• **WORK TO BE COMPLETED**
Among the records below, find each line that includes the string "Champions" and copy it.

• **AVAILABLE RECORDS**
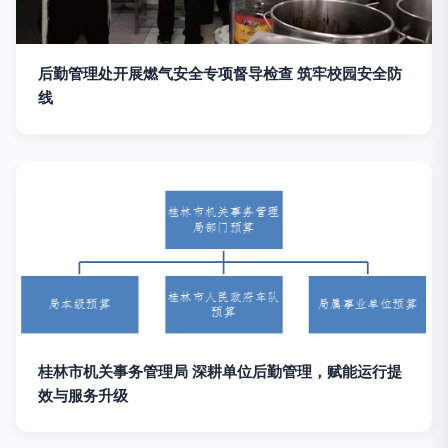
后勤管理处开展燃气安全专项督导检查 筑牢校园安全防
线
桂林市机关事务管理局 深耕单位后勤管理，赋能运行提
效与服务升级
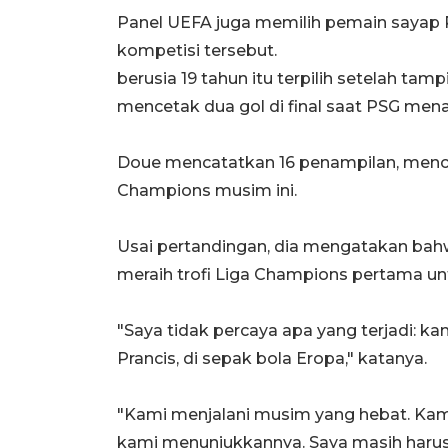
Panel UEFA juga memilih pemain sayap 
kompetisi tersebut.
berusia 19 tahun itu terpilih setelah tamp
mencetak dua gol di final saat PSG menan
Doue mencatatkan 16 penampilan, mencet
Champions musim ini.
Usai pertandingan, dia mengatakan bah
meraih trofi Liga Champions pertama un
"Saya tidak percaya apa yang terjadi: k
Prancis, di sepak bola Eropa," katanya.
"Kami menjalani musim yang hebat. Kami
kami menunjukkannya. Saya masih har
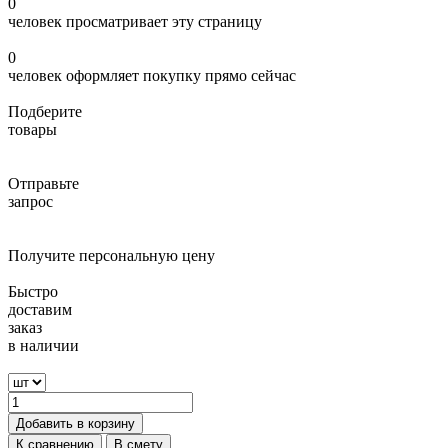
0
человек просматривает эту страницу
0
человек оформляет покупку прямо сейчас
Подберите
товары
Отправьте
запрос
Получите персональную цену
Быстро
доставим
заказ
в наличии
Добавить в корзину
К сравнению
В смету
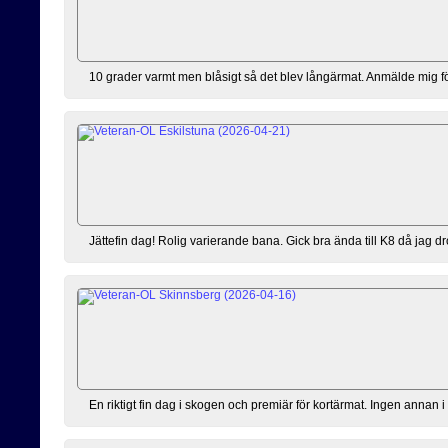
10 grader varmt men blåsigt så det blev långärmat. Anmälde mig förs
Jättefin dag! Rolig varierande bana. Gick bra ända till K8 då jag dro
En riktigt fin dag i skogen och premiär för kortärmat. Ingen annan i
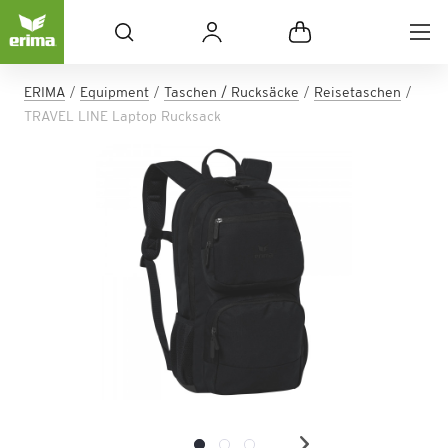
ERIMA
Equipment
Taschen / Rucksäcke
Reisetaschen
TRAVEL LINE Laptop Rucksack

* * *

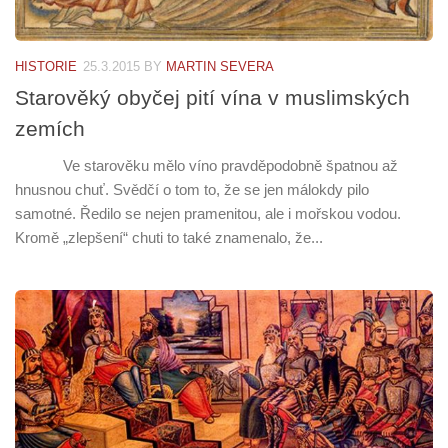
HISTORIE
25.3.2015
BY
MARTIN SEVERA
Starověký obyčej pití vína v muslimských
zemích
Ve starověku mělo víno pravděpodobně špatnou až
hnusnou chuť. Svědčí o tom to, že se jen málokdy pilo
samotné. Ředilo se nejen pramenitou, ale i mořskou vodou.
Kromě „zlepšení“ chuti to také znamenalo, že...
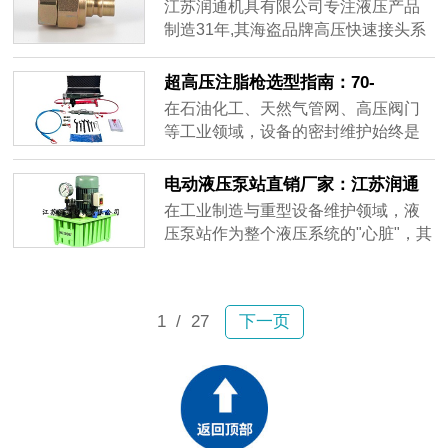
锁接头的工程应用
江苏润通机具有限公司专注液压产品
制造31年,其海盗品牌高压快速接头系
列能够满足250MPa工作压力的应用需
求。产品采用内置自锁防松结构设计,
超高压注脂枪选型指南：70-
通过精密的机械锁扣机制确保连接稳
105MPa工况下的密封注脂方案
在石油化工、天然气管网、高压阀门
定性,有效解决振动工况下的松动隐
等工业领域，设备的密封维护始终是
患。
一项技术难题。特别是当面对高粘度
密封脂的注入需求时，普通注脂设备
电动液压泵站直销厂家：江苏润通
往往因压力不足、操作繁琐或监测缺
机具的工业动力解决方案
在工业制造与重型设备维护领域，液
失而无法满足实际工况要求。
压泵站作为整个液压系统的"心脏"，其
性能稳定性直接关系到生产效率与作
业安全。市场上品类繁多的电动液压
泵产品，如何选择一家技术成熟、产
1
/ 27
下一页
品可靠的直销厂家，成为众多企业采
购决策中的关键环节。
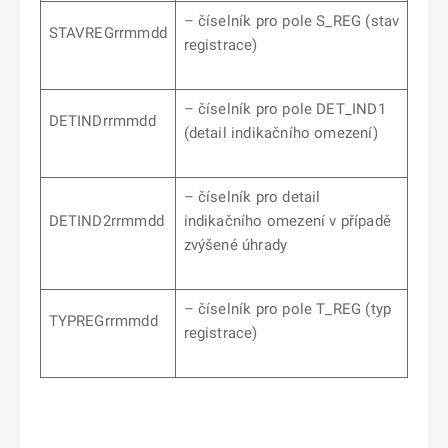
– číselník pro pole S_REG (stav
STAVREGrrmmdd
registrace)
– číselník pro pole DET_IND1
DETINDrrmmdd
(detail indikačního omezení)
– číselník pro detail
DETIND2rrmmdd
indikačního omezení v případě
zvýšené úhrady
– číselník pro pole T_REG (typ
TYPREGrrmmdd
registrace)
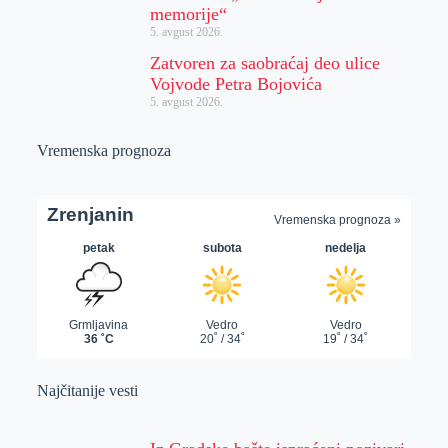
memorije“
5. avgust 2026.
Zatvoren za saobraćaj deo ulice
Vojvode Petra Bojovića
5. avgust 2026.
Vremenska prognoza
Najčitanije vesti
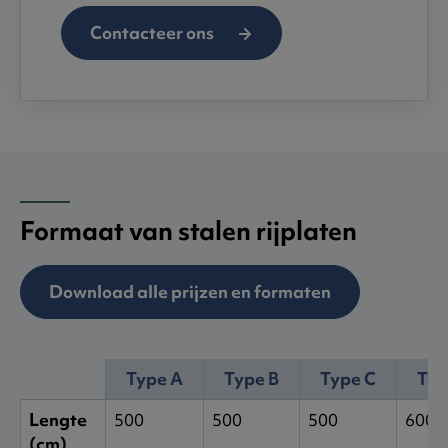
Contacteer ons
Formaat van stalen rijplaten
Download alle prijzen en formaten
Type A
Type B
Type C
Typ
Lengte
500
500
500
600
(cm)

--

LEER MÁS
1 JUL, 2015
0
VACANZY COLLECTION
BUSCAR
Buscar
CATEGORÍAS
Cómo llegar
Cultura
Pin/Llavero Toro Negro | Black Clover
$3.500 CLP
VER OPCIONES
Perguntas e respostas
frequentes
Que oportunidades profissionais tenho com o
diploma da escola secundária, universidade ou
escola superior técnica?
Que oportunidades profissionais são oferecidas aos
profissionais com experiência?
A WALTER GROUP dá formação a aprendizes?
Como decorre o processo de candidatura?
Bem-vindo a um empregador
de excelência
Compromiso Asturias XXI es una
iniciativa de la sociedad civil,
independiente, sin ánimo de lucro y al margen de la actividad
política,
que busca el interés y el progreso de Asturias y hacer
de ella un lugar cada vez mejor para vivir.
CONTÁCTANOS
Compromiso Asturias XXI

• **COMPLETED TASK**
Champions musim ini.
meraih trofi Liga Champions pertama un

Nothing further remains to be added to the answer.